The Chongming Eco-Island Project is a municipal government plan that is a model for more environmentally sustainable urban development in China.
These urban infections can alter local landscapes and ecology, leading to the loss of wildlife and natural habitats as well as environmental pollution.
Therefore in 2010, Shanghai announced its ambition to transform the Chongming District into a modern eco-island that would balance ecological sustainability with economic development.
How did you research the impact of sustainable development in China from the United Kingdom?
After completing my degree in Urban Planning at Huaciao University in Xiamen, China, I was searching for places to do research on sustainable development.
Cardiff University in the United Kingdom offers a one-year master’s course as part of its eco-cities research program and I joined in 2015. During my course, I heard many references about how Chongming was different from other eco-projects and so when I applied to do my PhD at Nottingham Ningbo University in China, I asked if I would pay attention to it for my research I can focus.
What is Chongming different from other sustainable development projects
Chongming is unlike other state-led eco-projects in China, such as the Tianjin Eco-City, a collaborative effort between Singapore and China, or Shenzhen International Low Carbon City.
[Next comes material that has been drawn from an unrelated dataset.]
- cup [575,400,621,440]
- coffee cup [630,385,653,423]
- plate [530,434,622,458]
These highly compact and modern cities are constructed on vacant land or previous industrial sites. In these cities, everyone is a newcomer: there are no indigenous people.
The Chongming District, by contrast, has diverse landscapes ranging from high-quality rural land, wetlands and crop fields to forests, and is already home to around 700,000 people.
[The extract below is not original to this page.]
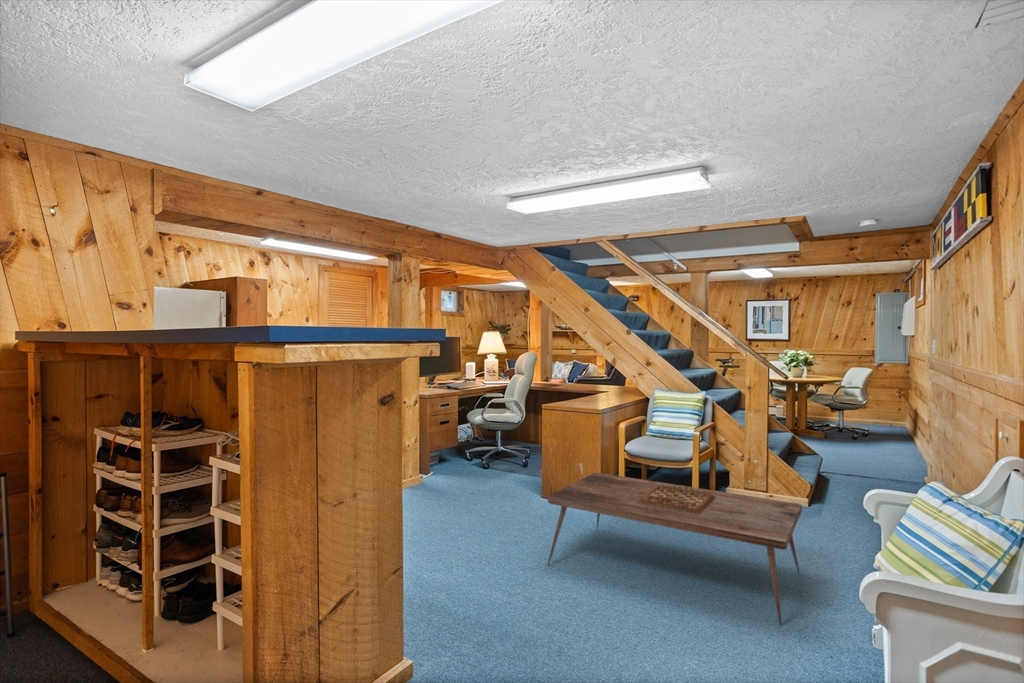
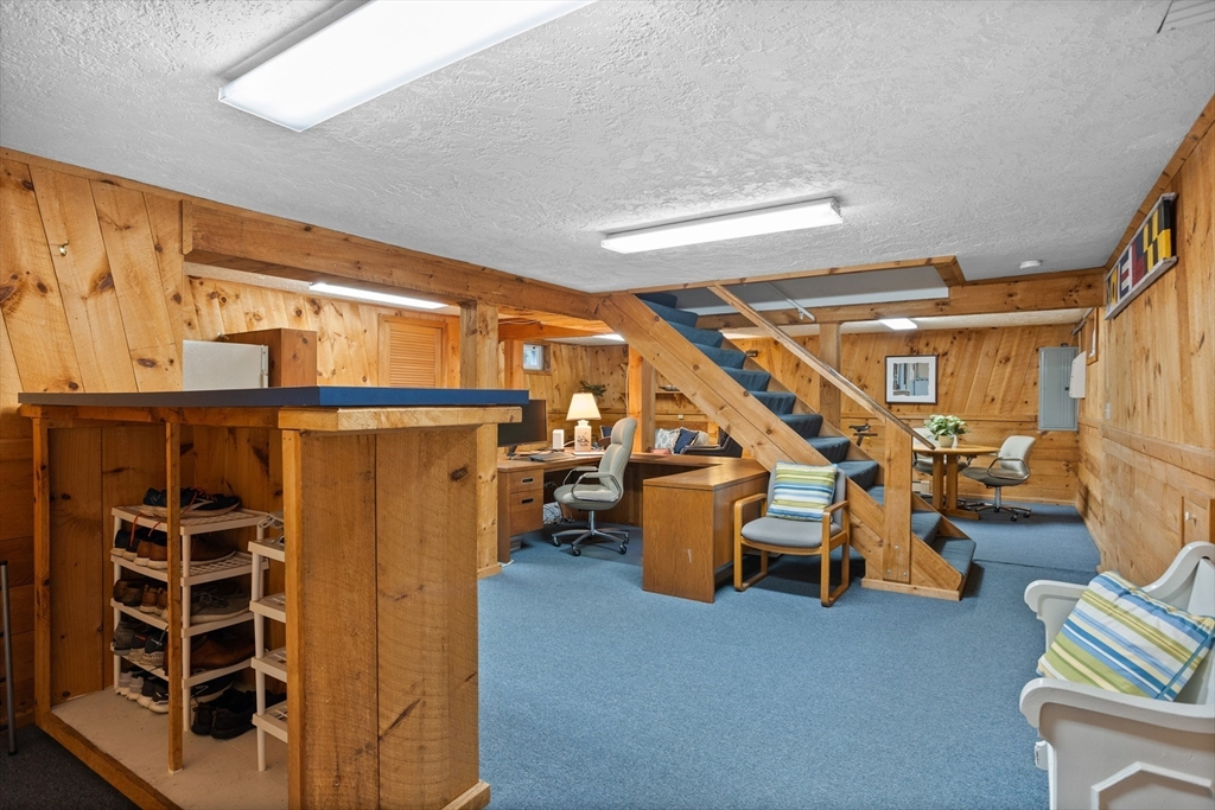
- coffee table [547,472,803,627]
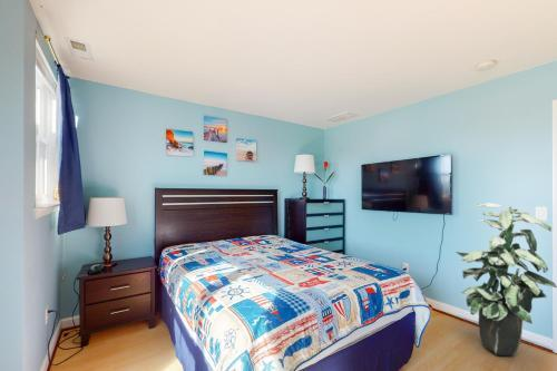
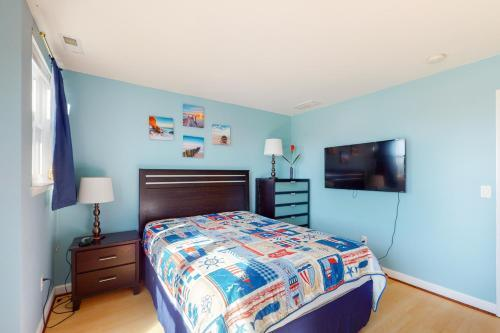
- indoor plant [455,202,557,358]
Their houses are spread over a large area, so it feels very sparsely populated. Many have spent their entire lives on the islands. This means that you cannot start from scratch. Policies need to be integrated into the local community and ecology.
You may wonder why a plan to convert a rural community into an eco-project is necessary. The answer is that without security, the area will not remain this way for long. The land is close to central Shanghai and therefore has a development value. A part of the area is not part of this eco-project and you can see how high buildings have grown rapidly.
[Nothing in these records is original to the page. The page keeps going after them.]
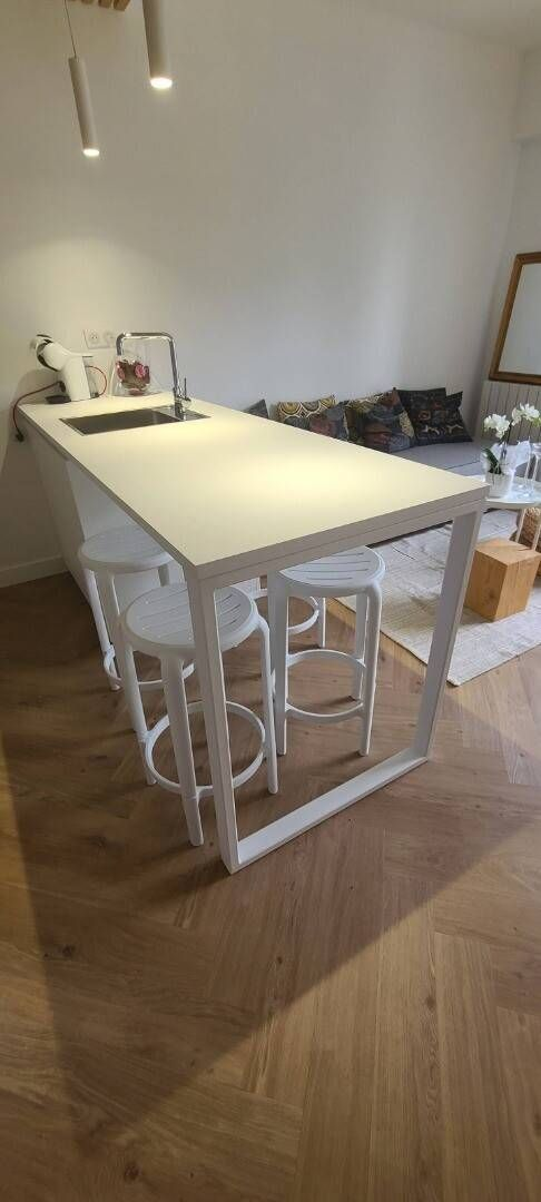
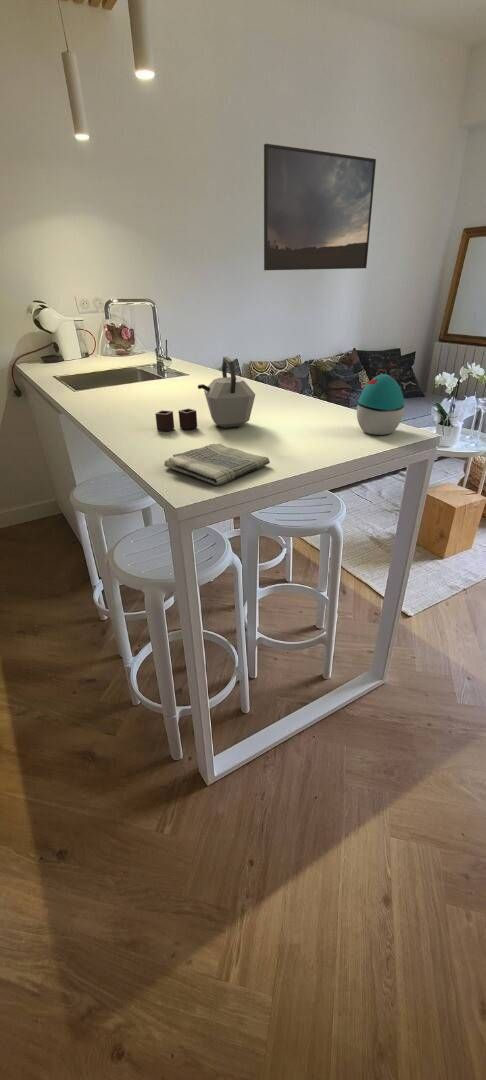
+ dish towel [163,442,271,486]
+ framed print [263,143,377,271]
+ kettle [154,356,256,432]
+ decorative egg [356,373,405,436]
In 2010, a list of targets was set by the Chongming District Government, including limits on construction, protection of arable land and enhancement of forest.
It has also set social and economic goals, such as the implementation of clean-energy transportation, consolidation of populations in compact settlements, and the development of the island’s green industries, such as organic farming and low-carbon manufacturing.
How successful is this project
Statistics show that the ongoing unbridled urbanization, common in China, has reversed in Chongming. For example, as of 2016 the forest coverage on Chongming was 23%, twice the Shanghai average.
A series of eco-tourism projects, such as Dongton Wetland Park, and tourism revenue quadrupled from 2008 to 2016, increasing from 270 million yuan (US $ 41.7 million) to 1.09 billion yuan.
In which areas can the project be improved
Our research revealed some concerns. For example, the goals set out in the Eco-Island Plan also serve as critical evaluation criteria for officers’ work performance. They therefore encourage the adoption of short-term measures that are not necessarily long-term solutions.
For example, to increase the amount of forest cover, extensive land has been transformed into forest, but plantations of a fast-growing tree species have been introduced that do not encourage or support local biodiversity.
In addition, the aesthetics of the landscape are sometimes preferred over local ecology and biodiversity needs: cement is often used, and equally landslide riverbeds are common for riverine regulation. These are an attempt to improve water quality in rivers, but do not support local wetland plants and aquatic species.
There is also the question of transport. Chongming is an attractive rural retreat for Shanghai residents and on weekends and during national holidays, the Shanghai Yangtze River Tunnel-Bridge, which connects the east of Chongming Island directly to central Shanghai, is often very congested.